The following COVID message was sent out to parents on Friday 18 September 2020:

We wanted to contact you all after having had a COVID case in our school. It was inevitable, it will likely happen again, but I wanted to be clear on how we are responding to events around us and where we need your help. Equally, we have raised many of these points with your child this week.

Dealing with a Case:

There has been some queries about why after our Year 13 case, the whole year group, or the whole Sixth Form, was not sent home. We wanted to explain how this case differed to other local outbreaks.

Our Sixth Form students are not in school full-time and currently typically go straight to lessons. This means it is easy to track movement – it would be much more difficult if it were say a Year 9 student. We take my advice directly from Public Health England and they were interested in face-to-face contact, and sustained presence within 1-2metres for 15+ minutes, so we could then use our seating plans and interviews to track and trace who may have been affected. The bubble system worked well, the speed of response likewise, and the family involved were superb (and we all know it could have been any of us). We ended up sending 8 students and 1 teacher out to isolate.

You can see the Public Health England advice on this case – and our response – on our website at:

Face Masks:

Our approach on face masks is essentially the same as the other local secondaries who we work with in the Lichfield & Burntwood District. It may come across that some local schools have a ‘rule’ but the approach is still more to encourage than anything else.

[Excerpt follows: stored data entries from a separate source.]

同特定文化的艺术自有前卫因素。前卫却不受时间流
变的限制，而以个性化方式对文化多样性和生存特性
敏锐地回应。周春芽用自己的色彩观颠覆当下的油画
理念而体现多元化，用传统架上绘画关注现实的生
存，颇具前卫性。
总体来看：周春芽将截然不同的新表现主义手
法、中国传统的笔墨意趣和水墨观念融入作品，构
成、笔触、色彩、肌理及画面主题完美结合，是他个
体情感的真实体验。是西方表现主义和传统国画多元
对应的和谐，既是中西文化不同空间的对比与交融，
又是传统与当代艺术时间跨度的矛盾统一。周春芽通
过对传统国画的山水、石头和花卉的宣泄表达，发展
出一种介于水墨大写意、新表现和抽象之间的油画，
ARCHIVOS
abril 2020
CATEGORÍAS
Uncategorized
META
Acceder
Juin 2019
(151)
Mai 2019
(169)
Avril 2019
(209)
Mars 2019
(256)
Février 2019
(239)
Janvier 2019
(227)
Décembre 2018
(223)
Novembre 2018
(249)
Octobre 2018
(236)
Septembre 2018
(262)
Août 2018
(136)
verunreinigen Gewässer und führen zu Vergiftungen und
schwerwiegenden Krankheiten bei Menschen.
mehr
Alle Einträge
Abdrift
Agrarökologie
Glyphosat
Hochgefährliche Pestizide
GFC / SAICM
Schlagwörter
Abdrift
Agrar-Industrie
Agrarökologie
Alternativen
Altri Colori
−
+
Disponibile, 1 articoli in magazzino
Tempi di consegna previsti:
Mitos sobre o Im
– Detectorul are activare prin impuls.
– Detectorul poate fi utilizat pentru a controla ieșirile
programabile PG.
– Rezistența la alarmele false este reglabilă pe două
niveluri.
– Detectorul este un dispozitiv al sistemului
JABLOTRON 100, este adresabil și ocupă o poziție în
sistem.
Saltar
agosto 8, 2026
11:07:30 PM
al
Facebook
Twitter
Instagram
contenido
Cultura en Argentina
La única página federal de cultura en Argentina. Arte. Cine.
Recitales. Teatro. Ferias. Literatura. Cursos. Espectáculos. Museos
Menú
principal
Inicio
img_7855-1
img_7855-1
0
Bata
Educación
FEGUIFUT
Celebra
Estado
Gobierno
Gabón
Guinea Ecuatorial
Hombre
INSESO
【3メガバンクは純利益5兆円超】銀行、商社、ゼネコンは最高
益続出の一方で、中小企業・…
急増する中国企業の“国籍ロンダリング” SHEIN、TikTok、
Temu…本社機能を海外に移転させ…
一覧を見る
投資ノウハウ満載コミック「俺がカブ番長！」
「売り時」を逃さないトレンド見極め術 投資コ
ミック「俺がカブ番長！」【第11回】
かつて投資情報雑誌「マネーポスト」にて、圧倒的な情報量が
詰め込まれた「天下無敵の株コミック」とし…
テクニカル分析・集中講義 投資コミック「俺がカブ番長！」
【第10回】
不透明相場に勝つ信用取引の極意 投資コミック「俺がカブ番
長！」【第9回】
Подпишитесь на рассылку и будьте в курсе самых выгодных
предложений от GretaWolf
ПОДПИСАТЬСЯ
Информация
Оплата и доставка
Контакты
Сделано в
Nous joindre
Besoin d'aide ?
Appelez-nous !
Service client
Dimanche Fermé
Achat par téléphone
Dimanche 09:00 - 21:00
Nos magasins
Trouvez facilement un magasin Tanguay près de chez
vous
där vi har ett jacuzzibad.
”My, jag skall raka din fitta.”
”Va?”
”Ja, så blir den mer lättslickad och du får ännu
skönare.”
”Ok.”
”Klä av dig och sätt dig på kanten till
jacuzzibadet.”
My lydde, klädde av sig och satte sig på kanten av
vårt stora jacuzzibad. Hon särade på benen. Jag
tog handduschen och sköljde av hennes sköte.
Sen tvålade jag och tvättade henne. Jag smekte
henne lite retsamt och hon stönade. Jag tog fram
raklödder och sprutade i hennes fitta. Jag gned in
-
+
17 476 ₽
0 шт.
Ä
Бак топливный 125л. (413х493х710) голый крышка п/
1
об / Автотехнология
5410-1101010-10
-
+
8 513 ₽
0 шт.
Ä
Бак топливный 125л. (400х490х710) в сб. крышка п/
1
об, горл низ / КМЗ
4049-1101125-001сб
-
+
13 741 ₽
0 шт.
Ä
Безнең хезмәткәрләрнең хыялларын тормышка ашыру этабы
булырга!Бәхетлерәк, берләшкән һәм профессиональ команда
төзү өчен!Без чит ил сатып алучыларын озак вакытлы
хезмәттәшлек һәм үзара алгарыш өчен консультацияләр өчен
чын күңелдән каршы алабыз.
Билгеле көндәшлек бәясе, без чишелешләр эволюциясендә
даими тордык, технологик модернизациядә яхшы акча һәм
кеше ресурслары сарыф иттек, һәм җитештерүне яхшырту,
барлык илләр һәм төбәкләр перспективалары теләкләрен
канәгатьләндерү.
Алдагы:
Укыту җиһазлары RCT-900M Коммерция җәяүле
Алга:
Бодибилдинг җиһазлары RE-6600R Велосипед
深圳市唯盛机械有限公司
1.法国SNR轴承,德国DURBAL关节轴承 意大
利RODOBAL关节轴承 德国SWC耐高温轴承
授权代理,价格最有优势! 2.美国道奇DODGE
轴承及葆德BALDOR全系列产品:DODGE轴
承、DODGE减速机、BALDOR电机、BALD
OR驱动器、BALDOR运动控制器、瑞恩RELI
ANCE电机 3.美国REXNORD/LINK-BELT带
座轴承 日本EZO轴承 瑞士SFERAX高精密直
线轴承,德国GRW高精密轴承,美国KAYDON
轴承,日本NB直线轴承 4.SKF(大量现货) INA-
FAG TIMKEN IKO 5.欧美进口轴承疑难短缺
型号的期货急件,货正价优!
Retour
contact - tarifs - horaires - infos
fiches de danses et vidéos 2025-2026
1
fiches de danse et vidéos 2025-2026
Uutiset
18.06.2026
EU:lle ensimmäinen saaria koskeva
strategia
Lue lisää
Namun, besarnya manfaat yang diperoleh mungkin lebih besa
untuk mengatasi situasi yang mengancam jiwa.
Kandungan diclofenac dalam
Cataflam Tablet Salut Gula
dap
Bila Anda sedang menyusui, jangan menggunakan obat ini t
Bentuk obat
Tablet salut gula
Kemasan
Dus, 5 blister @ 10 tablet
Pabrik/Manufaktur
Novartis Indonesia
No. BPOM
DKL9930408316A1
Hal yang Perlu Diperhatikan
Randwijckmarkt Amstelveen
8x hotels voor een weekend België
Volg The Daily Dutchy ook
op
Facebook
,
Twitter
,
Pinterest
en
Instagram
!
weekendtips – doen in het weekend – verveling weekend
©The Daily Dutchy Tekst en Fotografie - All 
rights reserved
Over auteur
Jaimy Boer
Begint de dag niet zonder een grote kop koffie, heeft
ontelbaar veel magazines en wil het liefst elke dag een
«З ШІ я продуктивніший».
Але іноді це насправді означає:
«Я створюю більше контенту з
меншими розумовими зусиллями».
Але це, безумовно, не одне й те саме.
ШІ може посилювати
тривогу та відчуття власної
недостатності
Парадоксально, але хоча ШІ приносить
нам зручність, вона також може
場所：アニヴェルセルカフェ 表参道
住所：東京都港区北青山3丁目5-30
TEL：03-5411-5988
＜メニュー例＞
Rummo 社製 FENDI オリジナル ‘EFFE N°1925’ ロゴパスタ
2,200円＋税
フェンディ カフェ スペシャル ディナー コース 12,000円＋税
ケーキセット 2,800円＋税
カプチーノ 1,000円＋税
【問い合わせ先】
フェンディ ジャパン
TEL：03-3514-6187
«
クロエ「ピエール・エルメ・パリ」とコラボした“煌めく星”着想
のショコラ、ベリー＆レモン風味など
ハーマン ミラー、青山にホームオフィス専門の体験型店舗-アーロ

No school – unless perhaps in a prescribed zone of ‘higher COVID restrictions’ – can legally send someone home for not wearing a face mask, nor can they exclude someone for it, but we can strongly advise that they should be worn. I could say they ‘must’ be worn but I cannot actually enforce this. This means we can attract criticism for not publicly saying it is a ‘must’. Equally, if it is made a ‘must’, and it is not enforced, then that can attract criticism too. It is worth noting that every discarded disposable mask we distribute becomes a bio-hazard for site staff so a recyclable one from home is by far the best option – alongside a bag to store it in. This issue is outlined in The TES:

We actually go further than government measures as we allow children to wear them in lessons and we are now rewarding children for wearing them. Our Headteacher have been in assemblies and communal areas rallying the need to wear them. Our staff wear them where they can. We are also adapting our Sixth Formers approach to further encourage usage amongst their younger peers, as well as re-branding our messaging to encourage all COVID measures are followed. Most children have them in school – we have checked – and an increasing number are wearing them more regularly. The method is to educate, encourage, and reward and the reality is that hand-washing and social distancing in and out of school are the most important measures. The DfE advice on face masks can be viewed at:

As ever, we require your support on this, and whilst we will keep the mantra going on it here, your raising it at home helps too.

Keeping the School Open:

We currently have two teachers out awaiting test results or isolating, have similar situations with ‘back-office’ colleagues, (as well as one teacher on jury service), and with the national picture on testing looking bleak and cases increasing, it is important to appreciate what might bring a closure.

It could be an outbreak in a year group, or it could be 8-10 teachers out ill, isolating or awaiting test results, because at that point we cannot staff and run a full school. Again, the COVID virus does not originate in a school so for us to stay open it requires all of us to manage our behaviour across our daily lives.

Of course, everyone understands this to some degree, and even if you are careful you can hit unlucky, but as someone in a position where there is clear responsibility for COVID decision-making, then I would say this cuts both ways.

We can all rightly question the approach of others, but with around 1,400+ students and staff, and related families and friends, we in school cannot hold back the tide alone. It will be a combination of every teacher, every caterer, every cleaner, every parent, every student, and so on, that will keep us open or make us close. Our Headteacher will be at local kids’ football this weekend, and whilst he’ll be there with other Friary parents, he’ll also have other Friary parents reading this thinking he is being reckless. The line is tough to draw and not everyone will agree.

Again, we can all hold others accountable, but each of us have our own decisions and accountabilities which will decide what happens. If student X, or teacher Y, or parent Z, contracts COVID through poor decision-making at home, or rank bad luck, then no measurement we take in school is going to protect everyone. Equally, if misleading social media comments stir up concerns then it only detracts from us managing the COVID situation in school and helping your children to catch up the last six months. Certainly, we should never be immune to justified criticism, but we are not able to keep every plate spinning with ease, and we can never be all things to all people.

We’ll continue to promise that all of the school decisions will be taken using Public Health England advice, DfE guidance, H&S advice, consultation with our local partner schools, and with our governors (many of whom are parents and like us have their own share of the decisions we make as we negotiate daily life). We can promise that no decision will be taken lightly.

The reality is that we can only hope that this is enough and we can only hope we can remain open.

We’ll keep these updates coming and take care of yourselves too.